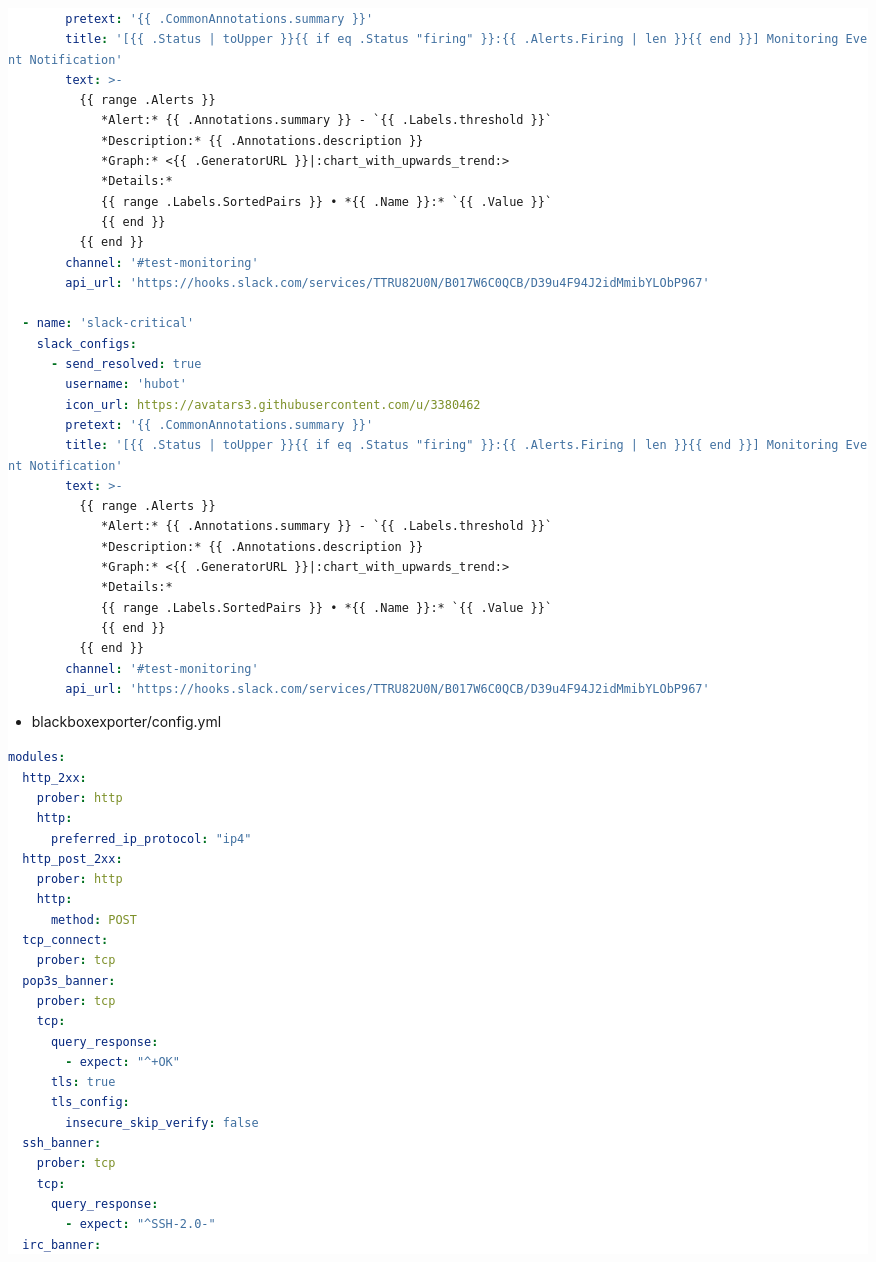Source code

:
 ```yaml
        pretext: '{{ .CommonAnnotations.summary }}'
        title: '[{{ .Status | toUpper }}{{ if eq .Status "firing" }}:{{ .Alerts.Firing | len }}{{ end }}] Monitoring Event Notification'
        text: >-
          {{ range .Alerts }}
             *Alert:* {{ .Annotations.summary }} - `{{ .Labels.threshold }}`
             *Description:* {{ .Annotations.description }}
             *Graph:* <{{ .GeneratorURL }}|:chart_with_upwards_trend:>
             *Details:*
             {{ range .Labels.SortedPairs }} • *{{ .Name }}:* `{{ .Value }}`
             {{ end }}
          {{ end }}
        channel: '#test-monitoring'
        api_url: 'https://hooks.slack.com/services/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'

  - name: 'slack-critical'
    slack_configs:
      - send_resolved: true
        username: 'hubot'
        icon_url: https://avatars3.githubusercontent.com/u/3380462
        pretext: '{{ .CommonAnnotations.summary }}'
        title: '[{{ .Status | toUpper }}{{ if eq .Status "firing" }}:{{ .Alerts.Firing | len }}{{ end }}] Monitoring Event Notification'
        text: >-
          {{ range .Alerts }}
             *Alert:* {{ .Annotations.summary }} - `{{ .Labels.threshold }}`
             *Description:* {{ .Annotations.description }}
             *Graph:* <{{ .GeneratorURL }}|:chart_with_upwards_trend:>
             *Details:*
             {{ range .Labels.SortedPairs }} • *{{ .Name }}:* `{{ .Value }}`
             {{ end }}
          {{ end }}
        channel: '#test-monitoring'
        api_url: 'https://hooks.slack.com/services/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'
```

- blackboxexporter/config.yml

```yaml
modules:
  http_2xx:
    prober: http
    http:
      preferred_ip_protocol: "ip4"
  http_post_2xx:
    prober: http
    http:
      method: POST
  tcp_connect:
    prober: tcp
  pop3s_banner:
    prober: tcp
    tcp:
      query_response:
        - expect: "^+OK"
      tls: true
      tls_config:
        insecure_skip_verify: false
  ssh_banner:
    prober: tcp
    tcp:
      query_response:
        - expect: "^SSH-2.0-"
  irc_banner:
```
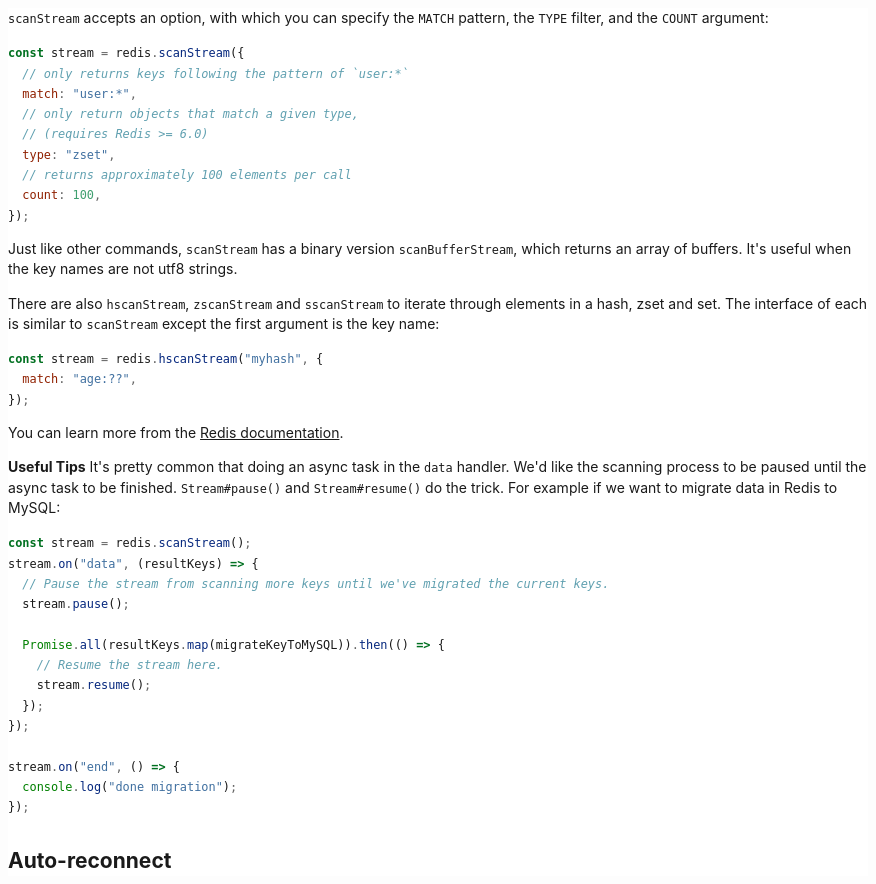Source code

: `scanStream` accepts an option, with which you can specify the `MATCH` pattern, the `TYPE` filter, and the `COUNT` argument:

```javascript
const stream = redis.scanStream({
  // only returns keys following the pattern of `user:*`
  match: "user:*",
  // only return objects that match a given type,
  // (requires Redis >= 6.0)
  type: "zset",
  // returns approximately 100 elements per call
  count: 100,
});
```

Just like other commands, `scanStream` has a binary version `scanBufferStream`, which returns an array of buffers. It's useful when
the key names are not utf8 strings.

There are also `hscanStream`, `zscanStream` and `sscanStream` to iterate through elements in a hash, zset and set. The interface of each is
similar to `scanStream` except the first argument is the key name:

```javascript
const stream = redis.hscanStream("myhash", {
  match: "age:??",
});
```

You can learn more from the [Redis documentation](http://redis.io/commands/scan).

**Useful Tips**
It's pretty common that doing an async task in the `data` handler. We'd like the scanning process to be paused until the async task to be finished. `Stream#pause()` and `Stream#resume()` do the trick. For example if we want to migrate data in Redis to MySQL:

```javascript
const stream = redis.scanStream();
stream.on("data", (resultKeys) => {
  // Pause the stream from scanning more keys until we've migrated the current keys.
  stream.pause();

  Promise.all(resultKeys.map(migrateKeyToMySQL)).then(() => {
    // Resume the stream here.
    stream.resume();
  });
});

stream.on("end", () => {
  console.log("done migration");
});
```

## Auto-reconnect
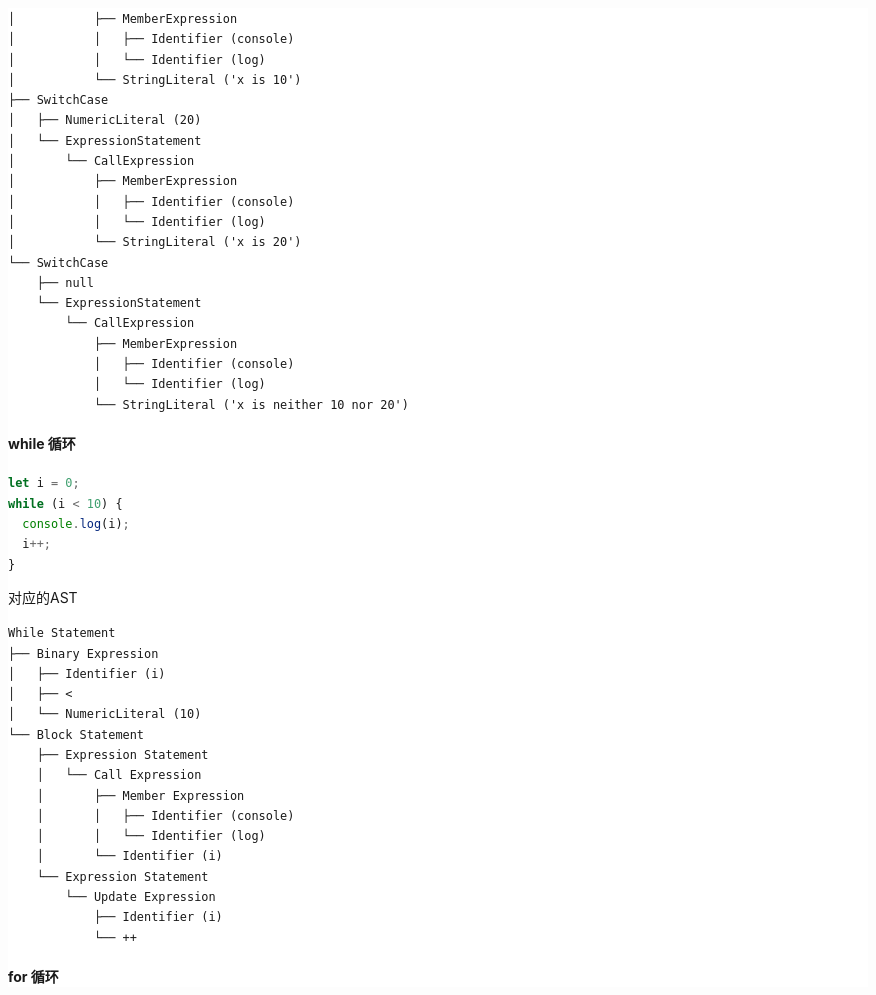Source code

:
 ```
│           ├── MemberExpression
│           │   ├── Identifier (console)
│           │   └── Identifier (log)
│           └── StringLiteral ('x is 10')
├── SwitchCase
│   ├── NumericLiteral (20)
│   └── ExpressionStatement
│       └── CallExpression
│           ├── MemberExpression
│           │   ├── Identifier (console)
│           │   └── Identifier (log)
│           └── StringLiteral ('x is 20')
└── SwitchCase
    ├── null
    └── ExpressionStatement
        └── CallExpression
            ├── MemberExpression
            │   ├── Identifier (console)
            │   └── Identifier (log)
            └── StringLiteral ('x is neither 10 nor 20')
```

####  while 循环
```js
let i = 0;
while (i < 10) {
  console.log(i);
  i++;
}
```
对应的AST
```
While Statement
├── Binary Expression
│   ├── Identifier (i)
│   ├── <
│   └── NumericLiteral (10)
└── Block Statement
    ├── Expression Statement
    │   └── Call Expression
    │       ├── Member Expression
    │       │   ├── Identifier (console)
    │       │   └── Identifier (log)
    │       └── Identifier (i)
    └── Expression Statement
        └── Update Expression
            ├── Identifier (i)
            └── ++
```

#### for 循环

◆ ◆ ◆ ◆ ◆

Work order —
Those lines above that contain the string "const" should be returned.

Result for this task —
const stream = redis.scanStream({
const stream = redis.hscanStream("myhash", {
const stream = redis.scanStream();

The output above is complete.